Monday, June 1, 2009

Open Repositories 2009

In mid-May, I attended the annual Open Repositories meeting for the third time. I noted after attending this conference for the first time in 2007 that it was the most practical conference that I had attended in some time. And the last two years have done nothing to disabuse me of that notion. In fact, if there were anything that I would complain about, it would be that the conference is a bit overwhelming because it is so information rich.

I should note that Sayeed Choudhury and Elliot Metsger also attended this meeting and have already blogged about it.

Data Curation, Archiving, and Preservation

Because of the Data Conservancy (our DataNet project currently in the start-up phase) and our DataPub project currently underway, curation of and long-term access to data is of key importance to the Digital Research & Curation Center (DRCC) and the Sheridan Libraries in general. Many of the presentations covered issues of interest in this area. I'll highlight a few of them below.

As Sayeed mentioned in his post, Michael Witt of Purdue spoke about research into the development of data curation profiles. This work is a collaboration between Purdue and UIUC's Graduate School of Library and Information Science.
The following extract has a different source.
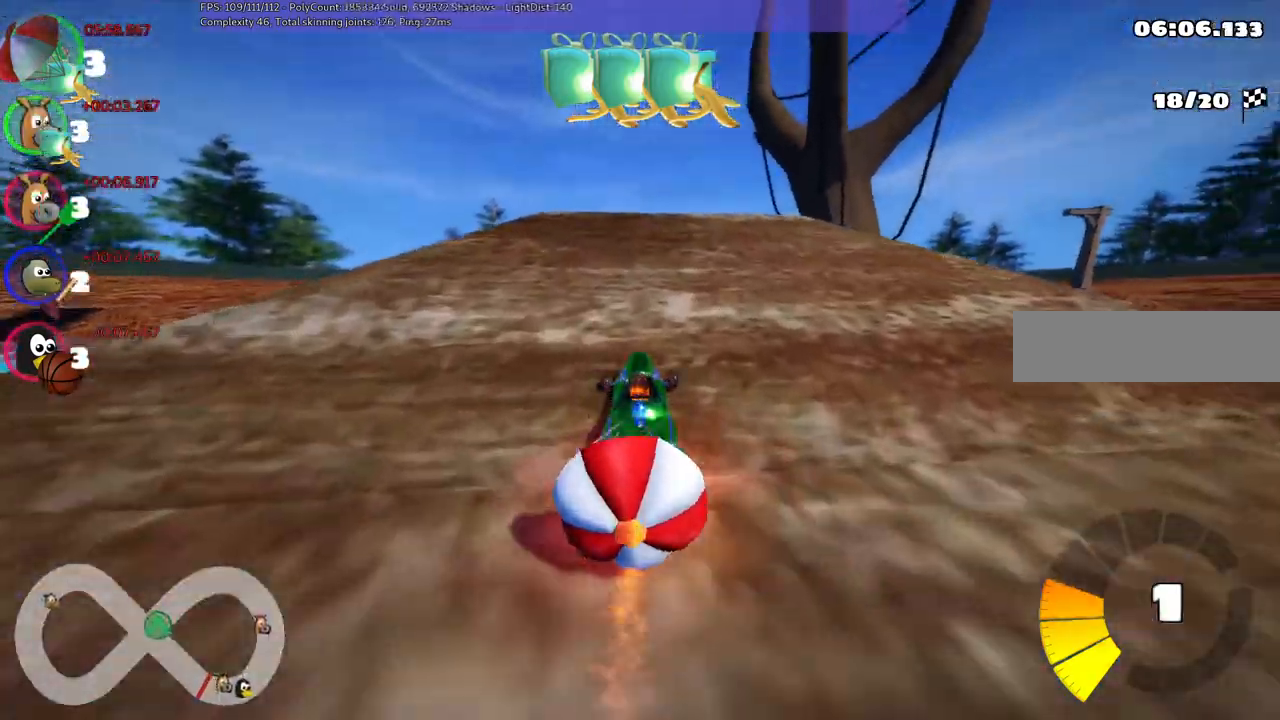
{"keys": ["left", "m", "up"], "events": [[133, "left", "down"], [283, "left", "up"], [333, "m", "down"], [333, "right", "down"], [433, "left", "down"], [467, "right", "up"]]}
Their approach is based on discussions with researchers and employs an initial unstructured interview to get the conversion started. One of the most interesting findings thus far relates to issues of the data sharing (with whom, after what activities. Michael presented an earlier version of this work at a Sun Preservation and Archiving Special Interest Group (PASIG) meeting. More information can be found on the project site.

John Kunze of the California Digital Library and our own Sayeed Choudhury both spoke in a session devoted to the recommended NSF DataNet projects. John spoke about the Data Observation Network for Earth (DataONE) project, led by University of New Mexico. Sayeed spoke about our project, the Data Conservancy. My focus was on the IT and data frameworks of the two projects. The approaches are different in many ways and it will be interesting to work together to establish the kinds of data management partnerships envisioned by NSF in the creation of the DataNet program.

In addition to the talks, Sayeed and I pulled together a birds of a feather session, which he was unfortunately unable to attend. I was there to represent the Data Conservancy's process and approach. John Kunze and Stephen Abrams, both of whom I was fortunate enough to wrangle at the last minute, represented the perspective and approach of DataONE.

Simple Web Service Offering Repository Deposit (SWORD) and the Open Archives Initiative Object Reuse and Exchange (OAI-ORE, or ORE for short) are two relatively recent developments meant to, respectively, reduce the burden of content deposit and improve the description and exchange of resource aggregations (think compound/complex objects) on the Web. We are employing both of these technologies in our DataPub (curating published data) project. Elliot has done a nice job of highlighting some of the ORE presentations in his post, so I will just add a few comments about the SWORD talks.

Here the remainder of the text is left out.